D'après l'extrait sur l'international politique, pourquoi l'ONU est-elle rapprochée de la SDN ?

EXTRAIT CHOISI ->
□ □ □ □ □ □ □

Je ne parle pas ici de l'international humanitaire, comme le CICR, ni de l'international médical (OMS), ni de ce qui touche à la nature, à la météorologie (OMM), au monde du travail (BIT). Non, je parle bien de l'international politique : l'ONU, qui émerge juste après la Seconde Guerre mondiale, reprend la rengaine de la SDN, née au lendemain de la Première. Elle en cumule tous les défauts, l'arrogance planétaire, l'universalisme artificiel, et surtout l'implacable inefficacité. Combien de fois, sous couvert de l'ONU, des expéditions militaires furent, en réalité, des croisades des États-Unis ?

 

Je ne parle pas ici, non plus, de l'international économique (OMC), ni financier (FMI), face auxquels des mot encore plus sévères - j'y reviendrai - s'imposent. Non, je me cantonne aux prétentions monstrueuses de l'international politique.

□ □ □ □ □ □ □

Entrées de données enregistrées ->
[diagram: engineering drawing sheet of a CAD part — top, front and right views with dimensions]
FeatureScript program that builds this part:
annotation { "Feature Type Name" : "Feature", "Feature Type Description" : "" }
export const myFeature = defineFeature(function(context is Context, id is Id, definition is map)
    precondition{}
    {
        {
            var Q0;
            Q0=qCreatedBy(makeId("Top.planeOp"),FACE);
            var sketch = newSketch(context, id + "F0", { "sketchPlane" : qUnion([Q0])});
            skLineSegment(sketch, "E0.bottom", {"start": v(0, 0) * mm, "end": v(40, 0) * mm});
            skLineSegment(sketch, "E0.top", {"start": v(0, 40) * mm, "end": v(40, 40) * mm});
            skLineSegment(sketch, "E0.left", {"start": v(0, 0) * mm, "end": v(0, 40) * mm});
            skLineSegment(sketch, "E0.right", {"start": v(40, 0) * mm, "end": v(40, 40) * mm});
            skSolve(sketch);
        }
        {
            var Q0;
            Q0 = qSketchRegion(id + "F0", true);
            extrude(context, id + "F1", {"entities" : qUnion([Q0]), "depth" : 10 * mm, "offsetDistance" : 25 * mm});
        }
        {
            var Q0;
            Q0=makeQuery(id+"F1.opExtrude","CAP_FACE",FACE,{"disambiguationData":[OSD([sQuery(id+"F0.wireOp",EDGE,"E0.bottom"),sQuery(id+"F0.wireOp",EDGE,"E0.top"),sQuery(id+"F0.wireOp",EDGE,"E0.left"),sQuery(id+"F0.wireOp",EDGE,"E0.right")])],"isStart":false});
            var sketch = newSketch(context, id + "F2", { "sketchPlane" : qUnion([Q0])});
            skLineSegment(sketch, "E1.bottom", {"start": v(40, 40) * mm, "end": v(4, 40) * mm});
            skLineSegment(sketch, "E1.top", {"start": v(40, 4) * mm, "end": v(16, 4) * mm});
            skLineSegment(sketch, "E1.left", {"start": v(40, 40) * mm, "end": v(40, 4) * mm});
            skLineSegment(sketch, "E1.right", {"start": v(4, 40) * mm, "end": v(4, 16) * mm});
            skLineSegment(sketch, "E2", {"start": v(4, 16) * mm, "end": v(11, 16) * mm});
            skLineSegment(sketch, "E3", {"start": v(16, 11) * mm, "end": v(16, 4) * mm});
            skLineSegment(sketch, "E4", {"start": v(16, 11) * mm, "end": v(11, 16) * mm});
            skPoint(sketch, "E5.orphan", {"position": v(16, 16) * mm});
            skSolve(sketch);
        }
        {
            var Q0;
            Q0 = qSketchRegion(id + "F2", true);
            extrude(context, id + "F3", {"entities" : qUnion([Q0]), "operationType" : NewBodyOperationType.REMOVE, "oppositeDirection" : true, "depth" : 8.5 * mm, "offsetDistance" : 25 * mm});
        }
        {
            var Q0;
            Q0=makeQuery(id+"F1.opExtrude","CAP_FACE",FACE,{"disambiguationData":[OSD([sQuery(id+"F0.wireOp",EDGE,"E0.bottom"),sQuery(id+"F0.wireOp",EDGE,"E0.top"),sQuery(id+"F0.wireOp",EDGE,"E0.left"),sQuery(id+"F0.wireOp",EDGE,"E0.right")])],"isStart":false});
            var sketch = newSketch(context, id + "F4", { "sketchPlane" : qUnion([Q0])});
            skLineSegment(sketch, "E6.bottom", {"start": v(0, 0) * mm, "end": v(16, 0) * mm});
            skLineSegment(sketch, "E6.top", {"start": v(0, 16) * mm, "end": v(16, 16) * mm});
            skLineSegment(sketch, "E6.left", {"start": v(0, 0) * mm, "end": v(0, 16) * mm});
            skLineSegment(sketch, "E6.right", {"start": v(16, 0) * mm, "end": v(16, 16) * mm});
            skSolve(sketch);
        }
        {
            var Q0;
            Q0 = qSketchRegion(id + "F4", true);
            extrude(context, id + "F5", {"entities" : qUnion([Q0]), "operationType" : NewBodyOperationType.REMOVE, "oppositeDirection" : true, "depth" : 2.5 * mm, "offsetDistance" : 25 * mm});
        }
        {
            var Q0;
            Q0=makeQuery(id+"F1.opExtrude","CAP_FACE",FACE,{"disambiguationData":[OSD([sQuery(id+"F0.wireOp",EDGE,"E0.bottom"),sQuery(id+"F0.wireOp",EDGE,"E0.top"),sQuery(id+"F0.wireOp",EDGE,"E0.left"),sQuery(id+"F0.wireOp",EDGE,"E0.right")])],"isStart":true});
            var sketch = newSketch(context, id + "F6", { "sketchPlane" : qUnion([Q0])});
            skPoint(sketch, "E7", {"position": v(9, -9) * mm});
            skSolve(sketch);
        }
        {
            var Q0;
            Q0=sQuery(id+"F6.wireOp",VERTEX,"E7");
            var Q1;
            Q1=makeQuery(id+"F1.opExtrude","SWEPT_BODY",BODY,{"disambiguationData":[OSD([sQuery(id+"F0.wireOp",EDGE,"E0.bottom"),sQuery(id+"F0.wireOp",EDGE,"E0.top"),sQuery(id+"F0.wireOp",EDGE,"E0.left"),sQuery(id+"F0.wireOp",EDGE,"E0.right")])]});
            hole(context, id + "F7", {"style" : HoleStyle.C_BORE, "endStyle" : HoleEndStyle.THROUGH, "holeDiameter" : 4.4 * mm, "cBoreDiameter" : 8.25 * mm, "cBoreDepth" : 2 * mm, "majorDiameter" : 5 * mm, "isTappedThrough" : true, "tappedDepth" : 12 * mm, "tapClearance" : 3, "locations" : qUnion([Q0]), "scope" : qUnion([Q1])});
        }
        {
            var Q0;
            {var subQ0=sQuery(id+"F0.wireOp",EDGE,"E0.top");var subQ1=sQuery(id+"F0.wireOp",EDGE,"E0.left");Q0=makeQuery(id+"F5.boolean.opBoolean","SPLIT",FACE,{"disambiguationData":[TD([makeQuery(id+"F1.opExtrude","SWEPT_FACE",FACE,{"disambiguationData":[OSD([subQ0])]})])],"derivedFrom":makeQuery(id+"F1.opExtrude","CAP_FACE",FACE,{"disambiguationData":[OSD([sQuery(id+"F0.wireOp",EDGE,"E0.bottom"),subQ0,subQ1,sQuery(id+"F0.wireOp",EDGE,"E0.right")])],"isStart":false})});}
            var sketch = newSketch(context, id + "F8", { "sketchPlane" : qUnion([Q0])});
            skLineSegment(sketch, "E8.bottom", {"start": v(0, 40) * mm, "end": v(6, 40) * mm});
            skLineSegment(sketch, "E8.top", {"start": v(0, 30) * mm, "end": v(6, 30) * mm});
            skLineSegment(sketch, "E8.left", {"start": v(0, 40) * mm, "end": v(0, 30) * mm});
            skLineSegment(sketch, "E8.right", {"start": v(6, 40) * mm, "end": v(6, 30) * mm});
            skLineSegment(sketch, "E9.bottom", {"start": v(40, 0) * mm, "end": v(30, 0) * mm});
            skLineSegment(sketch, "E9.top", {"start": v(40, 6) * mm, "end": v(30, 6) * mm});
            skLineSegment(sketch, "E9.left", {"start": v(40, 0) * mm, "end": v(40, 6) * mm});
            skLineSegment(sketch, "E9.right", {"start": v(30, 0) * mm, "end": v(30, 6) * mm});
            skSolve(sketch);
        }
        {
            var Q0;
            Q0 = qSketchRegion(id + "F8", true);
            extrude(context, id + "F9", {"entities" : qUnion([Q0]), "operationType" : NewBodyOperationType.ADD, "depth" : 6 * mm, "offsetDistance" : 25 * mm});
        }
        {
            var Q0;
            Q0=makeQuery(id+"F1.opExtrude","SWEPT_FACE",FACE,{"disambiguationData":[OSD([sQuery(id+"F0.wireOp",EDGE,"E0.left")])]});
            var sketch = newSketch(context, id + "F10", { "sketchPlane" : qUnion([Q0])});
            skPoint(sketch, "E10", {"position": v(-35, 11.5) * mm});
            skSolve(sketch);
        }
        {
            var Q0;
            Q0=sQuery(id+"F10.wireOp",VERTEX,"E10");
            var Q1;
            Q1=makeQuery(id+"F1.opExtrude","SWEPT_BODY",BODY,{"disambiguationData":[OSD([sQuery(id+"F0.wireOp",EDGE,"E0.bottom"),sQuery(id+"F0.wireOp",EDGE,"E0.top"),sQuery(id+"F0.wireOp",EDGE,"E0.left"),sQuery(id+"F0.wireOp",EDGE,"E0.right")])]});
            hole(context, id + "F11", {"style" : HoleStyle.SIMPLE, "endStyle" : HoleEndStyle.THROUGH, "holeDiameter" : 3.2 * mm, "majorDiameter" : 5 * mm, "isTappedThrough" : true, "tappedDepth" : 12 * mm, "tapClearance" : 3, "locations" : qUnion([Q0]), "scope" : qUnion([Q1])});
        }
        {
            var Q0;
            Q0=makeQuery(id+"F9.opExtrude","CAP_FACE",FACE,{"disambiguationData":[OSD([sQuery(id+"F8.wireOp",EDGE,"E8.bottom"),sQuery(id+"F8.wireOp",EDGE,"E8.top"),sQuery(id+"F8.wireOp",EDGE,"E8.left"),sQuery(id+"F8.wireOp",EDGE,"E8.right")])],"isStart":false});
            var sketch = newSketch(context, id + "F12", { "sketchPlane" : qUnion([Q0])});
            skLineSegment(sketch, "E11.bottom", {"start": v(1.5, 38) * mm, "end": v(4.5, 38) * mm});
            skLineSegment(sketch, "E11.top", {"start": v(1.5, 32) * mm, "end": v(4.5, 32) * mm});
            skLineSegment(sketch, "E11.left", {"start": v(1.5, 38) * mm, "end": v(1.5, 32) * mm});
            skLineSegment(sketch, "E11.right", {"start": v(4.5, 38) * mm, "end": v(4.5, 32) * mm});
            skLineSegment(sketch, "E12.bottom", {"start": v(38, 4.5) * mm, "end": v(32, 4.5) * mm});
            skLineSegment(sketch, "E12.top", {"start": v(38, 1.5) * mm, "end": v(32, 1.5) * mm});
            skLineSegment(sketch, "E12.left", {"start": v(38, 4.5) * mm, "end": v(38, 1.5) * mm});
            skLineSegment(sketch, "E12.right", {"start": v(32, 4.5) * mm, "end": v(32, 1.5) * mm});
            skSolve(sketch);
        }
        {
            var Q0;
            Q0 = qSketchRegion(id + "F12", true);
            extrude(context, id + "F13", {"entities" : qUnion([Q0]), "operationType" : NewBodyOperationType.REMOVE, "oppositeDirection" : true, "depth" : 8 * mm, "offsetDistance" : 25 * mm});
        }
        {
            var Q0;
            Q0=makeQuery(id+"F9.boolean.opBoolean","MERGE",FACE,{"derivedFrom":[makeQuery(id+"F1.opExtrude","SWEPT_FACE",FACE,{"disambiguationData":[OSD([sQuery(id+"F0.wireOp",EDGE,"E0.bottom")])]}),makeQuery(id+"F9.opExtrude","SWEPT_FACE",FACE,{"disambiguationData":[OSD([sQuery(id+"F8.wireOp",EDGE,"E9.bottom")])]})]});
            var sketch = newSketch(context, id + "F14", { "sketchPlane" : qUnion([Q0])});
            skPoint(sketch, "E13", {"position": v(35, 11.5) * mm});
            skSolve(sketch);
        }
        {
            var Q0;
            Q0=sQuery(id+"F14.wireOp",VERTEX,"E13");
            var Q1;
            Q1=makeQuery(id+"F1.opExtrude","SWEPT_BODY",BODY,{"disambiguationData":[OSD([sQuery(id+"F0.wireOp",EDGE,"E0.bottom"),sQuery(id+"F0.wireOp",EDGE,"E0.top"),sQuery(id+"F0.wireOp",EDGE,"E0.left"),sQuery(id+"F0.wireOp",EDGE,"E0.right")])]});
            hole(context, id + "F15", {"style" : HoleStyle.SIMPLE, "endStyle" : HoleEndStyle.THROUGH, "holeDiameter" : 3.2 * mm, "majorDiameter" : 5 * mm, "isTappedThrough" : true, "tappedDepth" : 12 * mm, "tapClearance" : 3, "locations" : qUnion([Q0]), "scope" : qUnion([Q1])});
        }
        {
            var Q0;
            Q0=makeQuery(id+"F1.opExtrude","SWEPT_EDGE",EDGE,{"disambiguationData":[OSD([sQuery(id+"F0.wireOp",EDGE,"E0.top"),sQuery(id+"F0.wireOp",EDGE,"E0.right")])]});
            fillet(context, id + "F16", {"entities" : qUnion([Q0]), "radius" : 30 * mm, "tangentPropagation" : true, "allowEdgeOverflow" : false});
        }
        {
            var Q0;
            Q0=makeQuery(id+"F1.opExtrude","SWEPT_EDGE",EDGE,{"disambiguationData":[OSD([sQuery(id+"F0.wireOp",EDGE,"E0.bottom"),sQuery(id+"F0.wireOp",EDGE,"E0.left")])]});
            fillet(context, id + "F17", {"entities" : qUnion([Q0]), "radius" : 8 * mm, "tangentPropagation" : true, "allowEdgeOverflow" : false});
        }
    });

□ □ □ □ □ □ □

CORRIGÉ ->
L'ONU reprend la rengaine de la SDN et en cumule tous les défauts : l'arrogance planétaire, l'universalisme artificiel et surtout l'implacable inefficacité.